▶ _IHRE AUFGABE_: Schreiben Sie aus dem Text über das Herzensgebet im Alltag den Abschnitt genau ab, der mit den Worten „Das Gebet des“ beginnt und mit „keine strengen Regeln.“ schließt.

▶ _VORLIEGENDER TEXT_:
Am ehesten kann ich  die Fortschritte und Veränderungen meiner Gebetspraxis  in meinem alltäglichen und vertrauten Umfeld erspüren und mein Alltagserleben eignet sich besonders, um feine und wesentliche Veränderungen meines Bewusstseins wahrzunehmen. Gerade dort sollte alle Erfahrung auf dem Prüfstand stehen. Dorthinein kann ich das neu Erlernte integrieren. Der Alltag beleibt der vornehmlichste  Gradmesser für meine spirituelle Entwicklung. In ihm zeigt sich meine neu dazu gewonnene Lebenstiefe und Lebensintensität und Fähigkeit zu Akzeptanz, Wohlwollen und Liebe.

Das Gebet des Herzens im Alltag

Kallistos Ware, ein englischer, orthodoxer Bischof unserer Tage und Lehrmeister des Herzensgebetes, hat zwei Weisen unterschieden, in denen ich das Gebet anwenden kann: die «freie» und die «formelle» Weise. Mit dem freien Gebrauch ist gemeint, dass ich das Gebet im Laufe des Tages spreche, während ich mit gewohnten Tätigkeiten beschäftigt bin. Ich kann es einmal oder mehrmals in den verschiedensten Situationen über den Tag verteilt sprechen, in den Momenten, in denen der Kopf frei ist. Ich kann es beim Abwaschen, beim Warten auf den Bus, beim Stau im Straßenverkehr, bei schwierigen Gesprächen, beim Einschlafen, beim Spazieren gehen oder bei einfachen Arbeiten usw. sprechen. Der Wert des Gebetes liegt in seiner Einfachheit. Das «freie» Sprechen des Herzensgebetes wird durch die «formelle» Übung ergänzt. Es herrschen hierbei keine strengen Regeln.

▶ _AUSGELESENE EINTRÄGE_:
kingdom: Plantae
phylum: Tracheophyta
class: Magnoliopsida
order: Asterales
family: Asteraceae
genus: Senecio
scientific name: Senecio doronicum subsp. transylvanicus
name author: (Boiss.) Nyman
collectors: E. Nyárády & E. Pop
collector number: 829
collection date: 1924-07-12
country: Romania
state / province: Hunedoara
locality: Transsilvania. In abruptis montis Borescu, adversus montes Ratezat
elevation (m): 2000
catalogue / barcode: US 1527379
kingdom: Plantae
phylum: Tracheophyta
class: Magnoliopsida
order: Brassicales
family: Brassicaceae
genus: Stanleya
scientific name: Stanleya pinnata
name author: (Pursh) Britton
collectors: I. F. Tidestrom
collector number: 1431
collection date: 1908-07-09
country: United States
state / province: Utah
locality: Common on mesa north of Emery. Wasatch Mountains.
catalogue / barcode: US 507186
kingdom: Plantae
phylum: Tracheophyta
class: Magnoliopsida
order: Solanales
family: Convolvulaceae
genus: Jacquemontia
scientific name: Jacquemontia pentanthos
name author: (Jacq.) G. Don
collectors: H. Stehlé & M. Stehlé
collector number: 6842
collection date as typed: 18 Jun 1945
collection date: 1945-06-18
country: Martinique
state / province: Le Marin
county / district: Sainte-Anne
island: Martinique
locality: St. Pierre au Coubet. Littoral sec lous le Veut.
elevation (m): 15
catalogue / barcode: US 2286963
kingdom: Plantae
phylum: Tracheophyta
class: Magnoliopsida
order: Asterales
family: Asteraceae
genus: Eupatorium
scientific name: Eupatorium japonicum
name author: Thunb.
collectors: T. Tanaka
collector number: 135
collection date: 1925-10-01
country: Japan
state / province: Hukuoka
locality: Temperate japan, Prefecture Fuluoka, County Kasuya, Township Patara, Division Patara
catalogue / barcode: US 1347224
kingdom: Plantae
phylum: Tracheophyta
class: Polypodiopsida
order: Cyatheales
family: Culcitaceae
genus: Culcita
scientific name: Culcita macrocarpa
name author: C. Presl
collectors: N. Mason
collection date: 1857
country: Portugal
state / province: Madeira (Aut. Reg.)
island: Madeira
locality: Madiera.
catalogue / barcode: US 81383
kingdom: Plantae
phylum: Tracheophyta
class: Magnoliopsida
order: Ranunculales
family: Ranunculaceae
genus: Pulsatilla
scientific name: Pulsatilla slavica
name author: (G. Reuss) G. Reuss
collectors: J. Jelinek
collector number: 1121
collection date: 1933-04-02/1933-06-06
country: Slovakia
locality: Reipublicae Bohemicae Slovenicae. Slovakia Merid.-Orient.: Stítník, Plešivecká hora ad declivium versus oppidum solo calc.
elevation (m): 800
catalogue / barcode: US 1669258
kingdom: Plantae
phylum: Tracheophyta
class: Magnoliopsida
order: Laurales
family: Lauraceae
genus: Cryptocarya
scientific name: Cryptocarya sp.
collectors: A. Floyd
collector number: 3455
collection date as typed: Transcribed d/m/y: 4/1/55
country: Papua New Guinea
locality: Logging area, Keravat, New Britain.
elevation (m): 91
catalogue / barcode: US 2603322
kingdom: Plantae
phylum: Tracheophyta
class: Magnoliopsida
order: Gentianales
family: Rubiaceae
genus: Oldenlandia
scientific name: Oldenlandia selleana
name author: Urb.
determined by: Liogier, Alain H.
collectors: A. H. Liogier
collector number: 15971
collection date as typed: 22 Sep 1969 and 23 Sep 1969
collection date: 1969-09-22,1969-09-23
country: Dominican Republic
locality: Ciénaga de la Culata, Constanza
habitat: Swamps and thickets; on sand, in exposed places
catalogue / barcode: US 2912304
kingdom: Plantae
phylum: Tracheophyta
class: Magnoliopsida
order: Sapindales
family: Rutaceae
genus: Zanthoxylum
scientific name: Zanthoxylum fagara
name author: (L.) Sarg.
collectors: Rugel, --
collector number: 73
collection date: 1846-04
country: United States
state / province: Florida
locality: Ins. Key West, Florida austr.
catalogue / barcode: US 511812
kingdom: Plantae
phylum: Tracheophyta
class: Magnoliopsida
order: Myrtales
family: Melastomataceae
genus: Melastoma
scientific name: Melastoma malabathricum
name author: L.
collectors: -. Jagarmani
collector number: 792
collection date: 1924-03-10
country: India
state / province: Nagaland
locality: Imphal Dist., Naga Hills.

▶ _VOLLSTÄNDIGE ANTWORT_:
Das Gebet des Herzens im Alltag

Kallistos Ware, ein englischer, orthodoxer Bischof unserer Tage und Lehrmeister des Herzensgebetes, hat zwei Weisen unterschieden, in denen ich das Gebet anwenden kann: die «freie» und die «formelle» Weise. Mit dem freien Gebrauch ist gemeint, dass ich das Gebet im Laufe des Tages spreche, während ich mit gewohnten Tätigkeiten beschäftigt bin. Ich kann es einmal oder mehrmals in den verschiedensten Situationen über den Tag verteilt sprechen, in den Momenten, in denen der Kopf frei ist. Ich kann es beim Abwaschen, beim Warten auf den Bus, beim Stau im Straßenverkehr, bei schwierigen Gesprächen, beim Einschlafen, beim Spazieren gehen oder bei einfachen Arbeiten usw. sprechen. Der Wert des Gebetes liegt in seiner Einfachheit. Das «freie» Sprechen des Herzensgebetes wird durch die «formelle» Übung ergänzt. Es herrschen hierbei keine strengen Regeln.